There are many poignant personal stories in Xueta Island, such as that of Mihael Bar Haim (Miquel Segura Aguiló), a jeweler in Sa Pobla, a farming community in northern Majorca, who speaks of the “600-year-old history full of marginalization, executions, blood.” Despite being a Catholic, everyone considers him a Jew. Wanting a proper identity, he says, “I’m a Jew without papers; I want papers.” After studying Torah and Judaism, in 2009 he flew to New York where, post-mikvah, he was welcomed by Rabbi Marc Angel, who gave him a certificate pronouncing him a Jew. A Xueta via his maternal line, he had no need to go through a conversion program. “The marginalization that we suffered from the end of the 17th century is our true Jewish ID card,” he says.

Rotstein also finds an abundance of physical signs that vividly illustrate the enduring legacy of medieval Jewish life. In Palma’s Jewish quarter, there are street names such as “Carrer de Monti-Sion” and “Carrer de la Sinagoga Vella,” while in the town of Inca, which lies in the center of the island at the foot of the Serra de Tramuntana mountain range, architect Robert López has uncovered what is believed to be the remnants of a mikvah in his house.

But it is not only material remains that point to a once-thriving Jewish existence. There are customs, too. Toni Pinya’s (Pinchas ben Abraham) mother surprised him and his siblings when she gave them each a “Star of Solomon” and told them, “Don’t forget that you are Jews.” When Pinya’s grandmother learned he wanted to study cookery she gave him a special knife, telling him, “This present was made by your great grandfather; now it’s yours. But please use it only for killing animals.” As a little boy, he had watched her slaughter animals and observed how “she prayed in a very particular way, almost whispering, very hard to hear.” But at the time, he had no idea that these customs were related to Jewish tradition.

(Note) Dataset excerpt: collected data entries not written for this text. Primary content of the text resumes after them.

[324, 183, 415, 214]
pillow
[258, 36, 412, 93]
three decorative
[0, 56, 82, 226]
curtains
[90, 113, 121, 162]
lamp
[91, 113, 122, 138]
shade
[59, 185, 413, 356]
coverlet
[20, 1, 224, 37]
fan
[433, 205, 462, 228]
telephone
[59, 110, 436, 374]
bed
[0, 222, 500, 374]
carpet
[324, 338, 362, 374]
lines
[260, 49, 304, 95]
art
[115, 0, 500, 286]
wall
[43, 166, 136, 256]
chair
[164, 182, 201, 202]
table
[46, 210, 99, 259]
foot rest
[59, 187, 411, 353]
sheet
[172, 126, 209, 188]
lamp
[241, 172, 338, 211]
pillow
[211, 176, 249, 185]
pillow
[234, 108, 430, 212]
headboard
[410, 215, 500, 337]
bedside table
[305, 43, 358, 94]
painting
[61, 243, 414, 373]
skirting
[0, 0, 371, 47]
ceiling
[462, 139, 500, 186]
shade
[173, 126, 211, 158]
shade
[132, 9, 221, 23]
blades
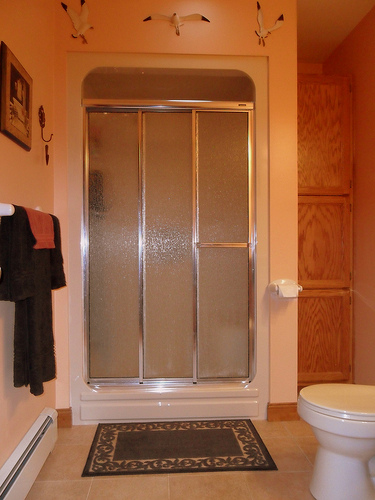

To this day, the island’s gastronomy is infused with Jewish history. In order to save their lives during the Inquisition, Jewish converts were forced to change their diet—but traces of their traditions survive. Tomeu Arbona, a baker, says one example of how Xuetas preserved Jewish cuisine was in the form of “ensaimada,” a round plaited bread resembling challah. Intriguingly, one theory about the origin of the term “Xueta” is that it is derived from the word “xulla” (pork fat—part of the pork belly from which lard is made) which was deliberately added to the dough. When carried to the public ovens for baking, the bread mix was checked for ingredients. As no Jew would have added pork fat to food, adding lard to the ensaimada denoted that a person could not be Jewish.

Rotstein wanted to make Xueta Island in order to “really get to know what a lot of our protagonists were thinking, where they came from, where they want to go,” he explained in a post-screening discussion at the Miami Jewish Film Festival last month.

He seems to be having some degree of success. Rotstein now plays a leading role in the revival of Jewish culture, religion and community on the island. “I want to raise my son in a Jewish environment with Jewish friends here in Majorca,” he says, “But we need to create that.” Rotstein and his wife are the founders of Limud Mallorca, which hosts Jewish educational events (“Limud” is the Spanish way of spelling the English “Limmud”). He is a secretary of the Jewish Community of the Balearic Islands and established Jewish Majorca, an educational company offering tours to Jewish heritage sites around the island. He also helps run Palma synagogue’s open house, where anyone can learn about the history of Jewish life on Majorca. Rotstein and his wife host Shabbat dinners, including among their guests Xuetas in the process of conversion.   

Last June, Rav Nissan Ben-Avraham (Nicolau Aguiló), who was born in Palma, was hired as a part-time minister to the island’s Jews. Under the auspices of Israel’s Chief Rabbinate he had formally converted to Judaism in 1978; he received rabbinical ordination in 1991. There are only two rabbis in the world of Xueta descent, and Ben-Avraham’s appointment makes him the community’s first rabbi born in Majorca since the Inquisition.

Xueta Island is part of the Atlanta Jewish Film Festival, February 16-27, 2022.